Gloucester Daily Times Debate on Abortion (63), October [29], 1986

“Yes” Keeps Babies’ Rights Alive

(My View invitational column)

(Tom Griffith of Essex is a house painter and a free-lance editor)

In my last column I described a new father’s amazement at how much attention his baby got from total strangers. In this one, I want to discuss a paradox; our society seems to love babies when they’re born, yet dislikes them when they’re not.

How else do you describe a public policy that allows a million and a half unborn children to be destroyed each year? Of course, people don’t dislike their own unborn. Most of us want children, and when they come, we react with a standard mix of joy, worry and protectiveness. Even when they come unbidden, in awful circumstances, it’s hard to entirely suppress the parental instinct.

Yet over the last few years, Americans have developed a schizophrenic attitude toward children. They cherish their own and generally regard abortion as repugnant.

When it’s a matter of other people’s children, however, the issue grows very abstract and complicated. Then flesh-and-blood human beings get mixed up with concepts like “reproductive rights,” “non-discrimination,” “population control.” It’s okay to oppose abortion personally, but to oppose its practice outside your own family is to be intolerant and meddlesome.

This confusion has led to the breakdown of the anti-abortion consensus which shaped laws on the subject for the last 2,000 years. It used to be taken for granted that society had a responsibility to protect unborn human life. The “right to life,” based on the Biblical idea of the sanctity of the individual, was written into the preamble of the Constitution.

Now this assumption has been challenged by a competing :right” that of a woman to choose an abortion. Opposition to abortion is often depicted not as a defense of the unborn but as a trampling of that “new” right.”

But is it “right?” And where did it come from?

The Civil Rights Movement of recent years was one of the brighter achievements of American history, yet it spawned a host of imitators. Group after group presented itself as sharing the oppression experienced by Southern blacks; they too, demanded legal protection of their rights.

Some did legitimately. But others ran into unexpected opposition, since their claims could only be granted at the expense of some other group.

That’s the nature of rights. They’re a finite quality and can’t just be multiplied. When you give someone a right, you have to take away from someone else. The trick of government is to to it equitably.

When Southern blacks were granted full voting rights, Southern whites suffered a relative loss of rights and power. Likewise, slavery was abolished at the expense of the slaveholder’s “right” to own another human being. Yet in both cases, reasonable people saw that justice demanded the shift in rights.

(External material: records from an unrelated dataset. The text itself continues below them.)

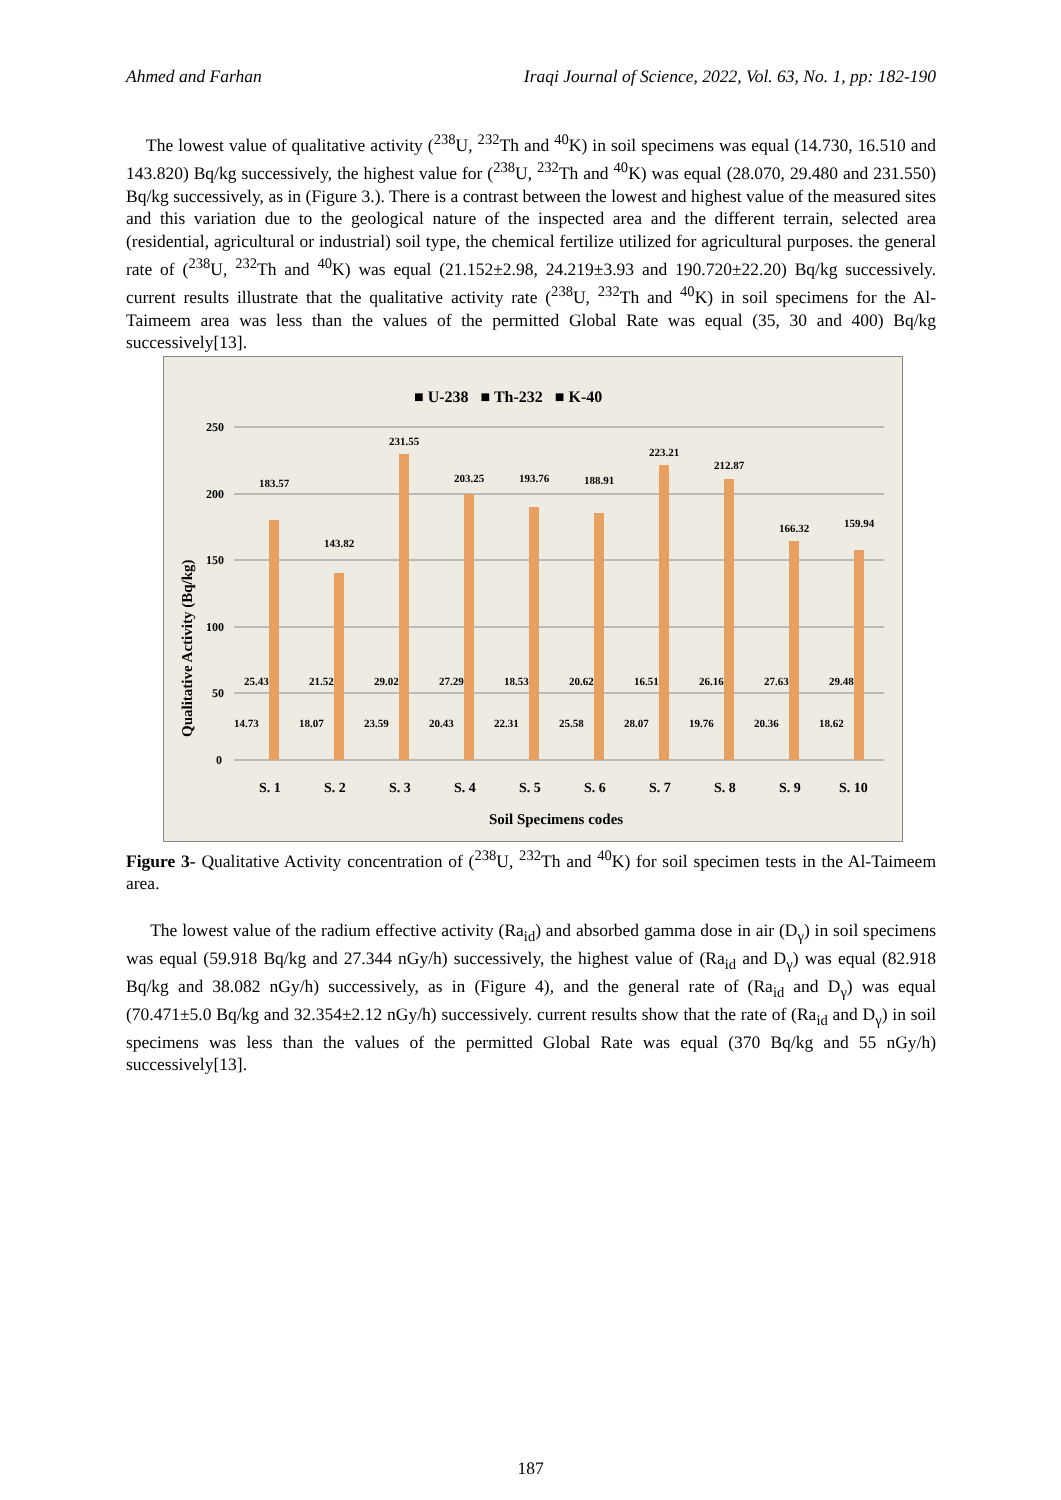Ahmed and Farhan Iraqi Journal of Science, 2022, Vol. 63, No. 1, pp: 182-190
The lowest value of qualitative activity (<sup>238</sup>U, <sup>232</sup>Th and <sup>40</sup>K) in soil specimens was equal (14.730, 16.510 and 143.820) Bq/kg successively, the highest value for (<sup>238</sup>U, <sup>232</sup>Th and <sup>40</sup>K) was equal (28.070, 29.480 and 231.550) Bq/kg successively, as in (Figure 3.). There is a contrast between the lowest and highest value of the measured sites and this variation due to the geological nature of the inspected area and the different terrain, selected area (residential, agricultural or industrial) soil type, the chemical fertilize utilized for agricultural purposes. the general rate of (<sup>238</sup>U, <sup>232</sup>Th and <sup>40</sup>K) was equal (21.152±2.98, 24.219±3.93 and 190.720±22.20) Bq/kg successively. current results illustrate that the qualitative activity rate (<sup>238</sup>U, <sup>232</sup>Th and <sup>40</sup>K) in soil specimens for the Al-Taimeem area was less than the values of the permitted Global Rate was equal (35, 30 and 400) Bq/kg successively[13].
■ U-238 ■ Th-232 ■ K-40
250
200
150
100
50
0
Qualitative Activity (Bq/kg)
183.57
143.82
231.55
203.25
193.76
188.91
223.21
212.87
166.32
159.94
25.43
21.52
29.02
27.29
18.53
20.62
16.51
26.16
27.63
29.48
14.73
18.07
23.59
20.43
22.31
25.58
28.07
19.76
20.36
18.62
S. 1
S. 2
S. 3
S. 4
S. 5
S. 6
S. 7
S. 8
S. 9
S. 10
Soil Specimens codes
Figure 3- Qualitative Activity concentration of (<sup>238</sup>U, <sup>232</sup>Th and <sup>40</sup>K) for soil specimen tests in the Al-Taimeem area.
The lowest value of the radium effective activity (Ra<sub>id</sub>) and absorbed gamma dose in air (D<sub>γ</sub>) in soil specimens was equal (59.918 Bq/kg and 27.344 nGy/h) successively, the highest value of (Ra<sub>id</sub> and D<sub>γ</sub>) was equal (82.918 Bq/kg and 38.082 nGy/h) successively, as in (Figure 4), and the general rate of (Ra<sub>id</sub> and D<sub>γ</sub>) was equal (70.471±5.0 Bq/kg and 32.354±2.12 nGy/h) successively. current results show that the rate of (Ra<sub>id</sub> and D<sub>γ</sub>) in soil specimens was less than the values of the permitted Global Rate was equal (370 Bq/kg and 55 nGy/h) successively[13].
187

The glory of our democratic system is its success in evening out the legal positions of different groups. Its thrust has been to overcome the state of nature in which “might makes right” and the strong oppress the weak. Yet that thrust has been completely reversed in the case of legalized abortion. Suddenly, one group — women — has been granted the rights that negate the rights of the weakest, most vulnerable segment of society — the unborn.

Worse still, all of us are required not only to tolerate this :right,” but to pay for it, through public funding of abortion. Our tax dollars are currently used to extinguish 8,000 lives a year in Massachusetts.

No one actively dislikes unborn children. Yet in permitting the abortion culture to flourish in this country, we stand guilty of a neglect that amounts to child-hatred.

How much longer will we be paralyzed by assertions of dubious “rights,” closing our eyes and ears to the painful deaths endured by human beings in the womb? I urge all citizens to stand up for the right to life by voting Yes n Proposition 1 this November.